It’s tremendous fun to watch this excitable woman find her métier. Point a finger at your own peril. This empress bites.

The villain of the piece, Peter, is too stupid to be the villain of the piece. Growing up in the shadow of an outsized, legendary father, he is confounded by his entitlement. He expects everyone to laugh at his jokes, applaud his genitalia and regard his plans as divine, and whenever this does not happen—partially because his wife is smarter than him—he can’t process it. He genuinely does not know better. Hoult strikes a miraculous balance between haplessness and savagery, making Peter not only cruel but romantic. He frequently does the unforgivable, yet his naïveté is too pure for us to scorn him entirely. Maddening.
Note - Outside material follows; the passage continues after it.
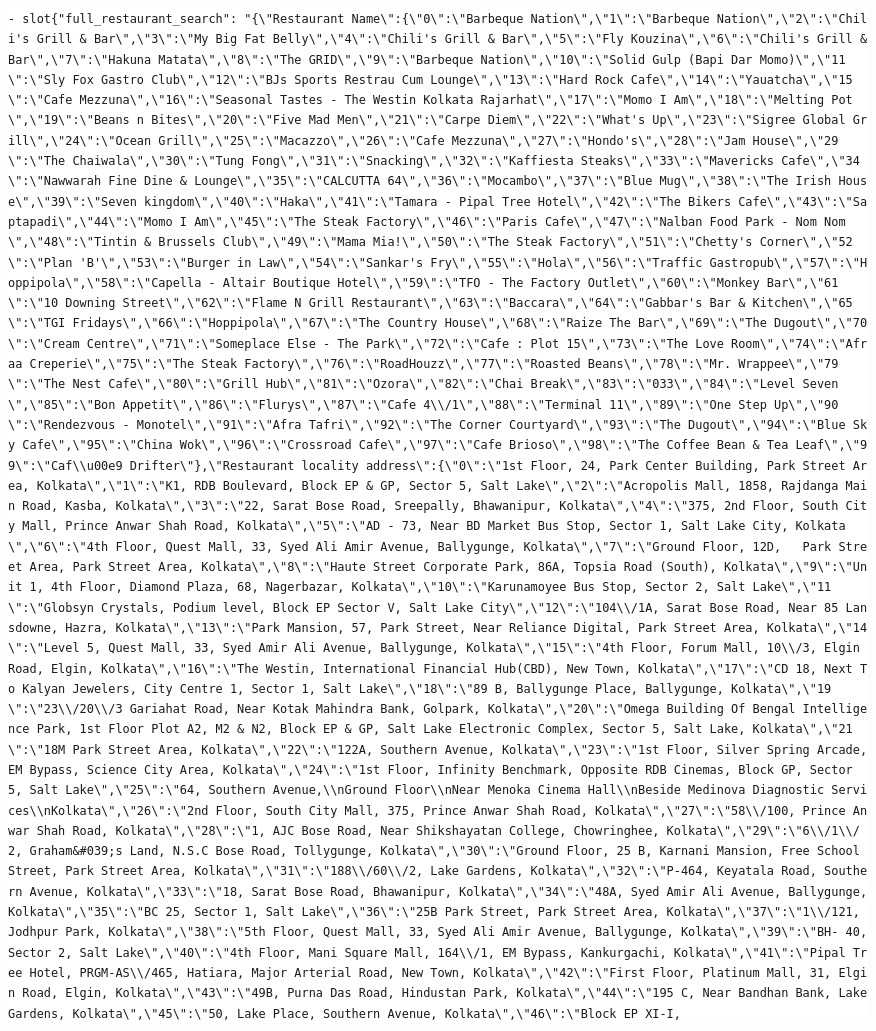     - slot{"full_restaurant_search": "{\"Restaurant Name\":{\"0\":\"Barbeque Nation\",\"1\":\"Barbeque Nation\",\"2\":\"Chili's Grill & Bar\",\"3\":\"My Big Fat Belly\",\"4\":\"Chili's Grill & Bar\",\"5\":\"Fly Kouzina\",\"6\":\"Chili's Grill & Bar\",\"7\":\"Hakuna Matata\",\"8\":\"The GRID\",\"9\":\"Barbeque Nation\",\"10\":\"Solid Gulp (Bapi Dar Momo)\",\"11\":\"Sly Fox Gastro Club\",\"12\":\"BJs Sports Restrau Cum Lounge\",\"13\":\"Hard Rock Cafe\",\"14\":\"Yauatcha\",\"15\":\"Cafe Mezzuna\",\"16\":\"Seasonal Tastes - The Westin Kolkata Rajarhat\",\"17\":\"Momo I Am\",\"18\":\"Melting Pot\",\"19\":\"Beans n Bites\",\"20\":\"Five Mad Men\",\"21\":\"Carpe Diem\",\"22\":\"What's Up\",\"23\":\"Sigree Global Grill\",\"24\":\"Ocean Grill\",\"25\":\"Macazzo\",\"26\":\"Cafe Mezzuna\",\"27\":\"Hondo's\",\"28\":\"Jam House\",\"29\":\"The Chaiwala\",\"30\":\"Tung Fong\",\"31\":\"Snacking\",\"32\":\"Kaffiesta Steaks\",\"33\":\"Mavericks Cafe\",\"34\":\"Nawwarah Fine Dine & Lounge\",\"35\":\"CALCUTTA 64\",\"36\":\"Mocambo\",\"37\":\"Blue Mug\",\"38\":\"The Irish House\",\"39\":\"Seven kingdom\",\"40\":\"Haka\",\"41\":\"Tamara - Pipal Tree Hotel\",\"42\":\"The Bikers Cafe\",\"43\":\"Saptapadi\",\"44\":\"Momo I Am\",\"45\":\"The Steak Factory\",\"46\":\"Paris Cafe\",\"47\":\"Nalban Food Park - Nom Nom\",\"48\":\"Tintin & Brussels Club\",\"49\":\"Mama Mia!\",\"50\":\"The Steak Factory\",\"51\":\"Chetty's Corner\",\"52\":\"Plan 'B'\",\"53\":\"Burger in Law\",\"54\":\"Sankar's Fry\",\"55\":\"Hola\",\"56\":\"Traffic Gastropub\",\"57\":\"Hoppipola\",\"58\":\"Capella - Altair Boutique Hotel\",\"59\":\"TFO - The Factory Outlet\",\"60\":\"Monkey Bar\",\"61\":\"10 Downing Street\",\"62\":\"Flame N Grill Restaurant\",\"63\":\"Baccara\",\"64\":\"Gabbar's Bar & Kitchen\",\"65\":\"TGI Fridays\",\"66\":\"Hoppipola\",\"67\":\"The Country House\",\"68\":\"Raize The Bar\",\"69\":\"The Dugout\",\"70\":\"Cream Centre\",\"71\":\"Someplace Else - The Park\",\"72\":\"Cafe : Plot 15\",\"73\":\"The Love Room\",\"74\":\"Afraa Creperie\",\"75\":\"The Steak Factory\",\"76\":\"RoadHouzz\",\"77\":\"Roasted Beans\",\"78\":\"Mr. Wrappee\",\"79\":\"The Nest Cafe\",\"80\":\"Grill Hub\",\"81\":\"Ozora\",\"82\":\"Chai Break\",\"83\":\"033\",\"84\":\"Level Seven\",\"85\":\"Bon Appetit\",\"86\":\"Flurys\",\"87\":\"Cafe 4\\/1\",\"88\":\"Terminal 11\",\"89\":\"One Step Up\",\"90\":\"Rendezvous - Monotel\",\"91\":\"Afra Tafri\",\"92\":\"The Corner Courtyard\",\"93\":\"The Dugout\",\"94\":\"Blue Sky Cafe\",\"95\":\"China Wok\",\"96\":\"Crossroad Cafe\",\"97\":\"Cafe Brioso\",\"98\":\"The Coffee Bean & Tea Leaf\",\"99\":\"Caf\\u00e9 Drifter\"},\"Restaurant locality address\":{\"0\":\"1st Floor, 24, Park Center Building, Park Street Area, Kolkata\",\"1\":\"K1, RDB Boulevard, Block EP & GP, Sector 5, Salt Lake\",\"2\":\"Acropolis Mall, 1858, Rajdanga Main Road, Kasba, Kolkata\",\"3\":\"22, Sarat Bose Road, Sreepally, Bhawanipur, Kolkata\",\"4\":\"375, 2nd Floor, South City Mall, Prince Anwar Shah Road, Kolkata\",\"5\":\"AD - 73, Near BD Market Bus Stop, Sector 1, Salt Lake City, Kolkata\",\"6\":\"4th Floor, Quest Mall, 33, Syed Ali Amir Avenue, Ballygunge, Kolkata\",\"7\":\"Ground Floor, 12D,   Park Street Area, Park Street Area, Kolkata\",\"8\":\"Haute Street Corporate Park, 86A, Topsia Road (South), Kolkata\",\"9\":\"Unit 1, 4th Floor, Diamond Plaza, 68, Nagerbazar, Kolkata\",\"10\":\"Karunamoyee Bus Stop, Sector 2, Salt Lake\",\"11\":\"Globsyn Crystals, Podium level, Block EP Sector V, Salt Lake City\",\"12\":\"104\\/1A, Sarat Bose Road, Near 85 Lansdowne, Hazra, Kolkata\",\"13\":\"Park Mansion, 57, Park Street, Near Reliance Digital, Park Street Area, Kolkata\",\"14\":\"Level 5, Quest Mall, 33, Syed Amir Ali Avenue, Ballygunge, Kolkata\",\"15\":\"4th Floor, Forum Mall, 10\\/3, Elgin Road, Elgin, Kolkata\",\"16\":\"The Westin, International Financial Hub(CBD), New Town, Kolkata\",\"17\":\"CD 18, Next To Kalyan Jewelers, City Centre 1, Sector 1, Salt Lake\",\"18\":\"89 B, Ballygunge Place, Ballygunge, Kolkata\",\"19\":\"23\\/20\\/3 Gariahat Road, Near Kotak Mahindra Bank, Golpark, Kolkata\",\"20\":\"Omega Building Of Bengal Intelligence Park, 1st Floor Plot A2, M2 & N2, Block EP & GP, Salt Lake Electronic Complex, Sector 5, Salt Lake, Kolkata\",\"21\":\"18M Park Street Area, Kolkata\",\"22\":\"122A, Southern Avenue, Kolkata\",\"23\":\"1st Floor, Silver Spring Arcade, EM Bypass, Science City Area, Kolkata\",\"24\":\"1st Floor, Infinity Benchmark, Opposite RDB Cinemas, Block GP, Sector 5, Salt Lake\",\"25\":\"64, Southern Avenue,\\nGround Floor\\nNear Menoka Cinema Hall\\nBeside Medinova Diagnostic Services\\nKolkata\",\"26\":\"2nd Floor, South City Mall, 375, Prince Anwar Shah Road, Kolkata\",\"27\":\"58\\/100, Prince Anwar Shah Road, Kolkata\",\"28\":\"1, AJC Bose Road, Near Shikshayatan College, Chowringhee, Kolkata\",\"29\":\"6\\/1\\/2, Graham&#039;s Land, N.S.C Bose Road, Tollygunge, Kolkata\",\"30\":\"Ground Floor, 25 B, Karnani Mansion, Free School Street, Park Street Area, Kolkata\",\"31\":\"188\\/60\\/2, Lake Gardens, Kolkata\",\"32\":\"P-464, Keyatala Road, Southern Avenue, Kolkata\",\"33\":\"18, Sarat Bose Road, Bhawanipur, Kolkata\",\"34\":\"48A, Syed Amir Ali Avenue, Ballygunge, Kolkata\",\"35\":\"BC 25, Sector 1, Salt Lake\",\"36\":\"25B Park Street, Park Street Area, Kolkata\",\"37\":\"1\\/121, Jodhpur Park, Kolkata\",\"38\":\"5th Floor, Quest Mall, 33, Syed Ali Amir Avenue, Ballygunge, Kolkata\",\"39\":\"BH- 40, Sector 2, Salt Lake\",\"40\":\"4th Floor, Mani Square Mall, 164\\/1, EM Bypass, Kankurgachi, Kolkata\",\"41\":\"Pipal Tree Hotel, PRGM-AS\\/465, Hatiara, Major Arterial Road, New Town, Kolkata\",\"42\":\"First Floor, Platinum Mall, 31, Elgin Road, Elgin, Kolkata\",\"43\":\"49B, Purna Das Road, Hindustan Park, Kolkata\",\"44\":\"195 C, Near Bandhan Bank, Lake Gardens, Kolkata\",\"45\":\"50, Lake Place, Southern Avenue, Kolkata\",\"46\":\"Block EP XI-I,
Despite the name bestowed on Peter’s father, it is his wife who is The Great. That is an epithet she earns, and the show gives us an imagined peek into the malevolence and machinations she must summon along the way. Conquest is messy business, nasty enough to remind us that greatness is not for all to aspire toward, that the great are never content—and vice versa.

One of my favourite facts about Catherine The Great is that she did, impossibly enough, invent the roller-coaster. This is shown in an episode and appears to be one of the show’s most fanciful moments, but it is true: she added wheels and grooved tracks to sleds, and eventually even installed a roller-coaster at her summer palace. History is stranger than fiction. It almost invites embellishment. For the record, there’s nothing wrong with making stuff up—as long as you leave the real books alone.

Streaming Tip Of The Week:

Older, wrinklier and more vulnerable, comedian John Mulaney returns to the stand-up stage with Baby J (Netflix). The show works because, despite all the confession and soul-baring, Mulaney is still brutally funny.